Transferring your CELIAPP to your RRSP is not ideal if you are about to buy your first property, but there may be advantages in other situations. This transfer does not affect RRSP contribution room. It is therefore possible to use the CELIAPP to increase your RRSP space by $40,000, regardless of your real estate purchase intentions.

This can be interesting for someone who qualifies for CELIAPP, but who plans to never buy a house, for example someone who is a tenant and happy in this situation. It could also be someone who had opened a CELIAPP account before meeting a spouse who is the owner with whom they will live.

This maneuver can also benefit people who have sold their house, retired or separated, and who have been renting their main residence for the last four calendar years (in addition to the current one).

The amounts would be transferred to an RRSP after 15 years (or when the CELIAPP holder reaches the age of 71) and could be used like the rest of it.

5. Pay attention to the spouse

Another aspect is worth highlighting because it can make a big difference.

Living as a couple (married people or common-law partners) can influence our eligibility for CELIAPP, because we cannot open such an account if our main place of residence is a house or accommodation belonging to our husband or partner. in fact.
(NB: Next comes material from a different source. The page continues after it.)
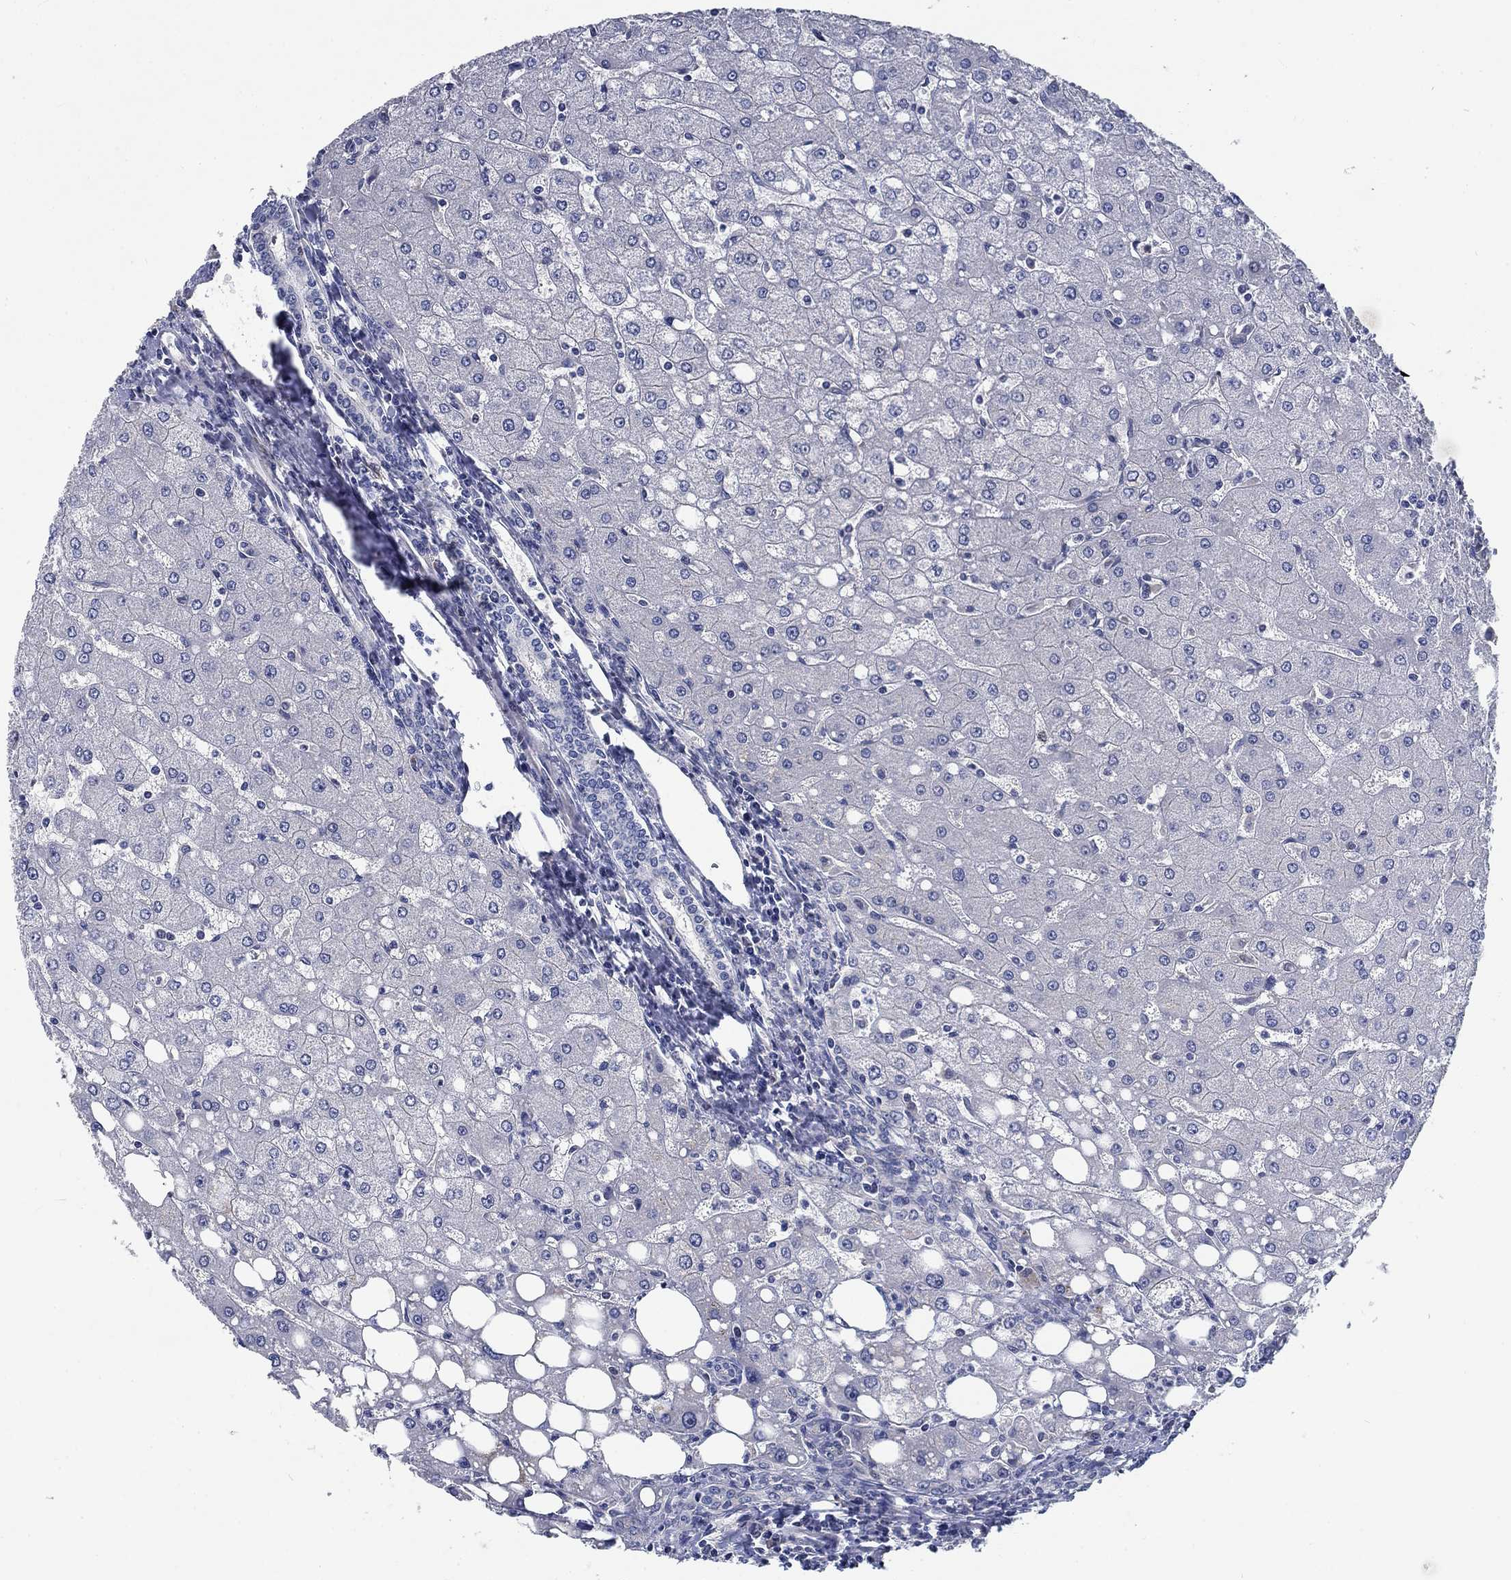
{"staining": {"intensity": "negative", "quantity": "none", "location": "none"}, "tissue": "liver", "cell_type": "Cholangiocytes", "image_type": "normal", "snomed": [{"axis": "morphology", "description": "Normal tissue, NOS"}, {"axis": "topography", "description": "Liver"}], "caption": "Immunohistochemical staining of unremarkable liver reveals no significant expression in cholangiocytes.", "gene": "MMP24", "patient": {"sex": "female", "age": 53}}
However, if our account is already open, we can continue to contribute and possibly withdraw the funds, even if we live in a house belonging to our spouse.

Consequently, if you are eligible for the CELIAPP and are thinking of moving in with a partner who owns a property, it may be interesting to open a CELIAPP before moving in (or to become a de facto spouse after 12 months of living under the same roof) to be able to benefit from this tool if we need it in the future.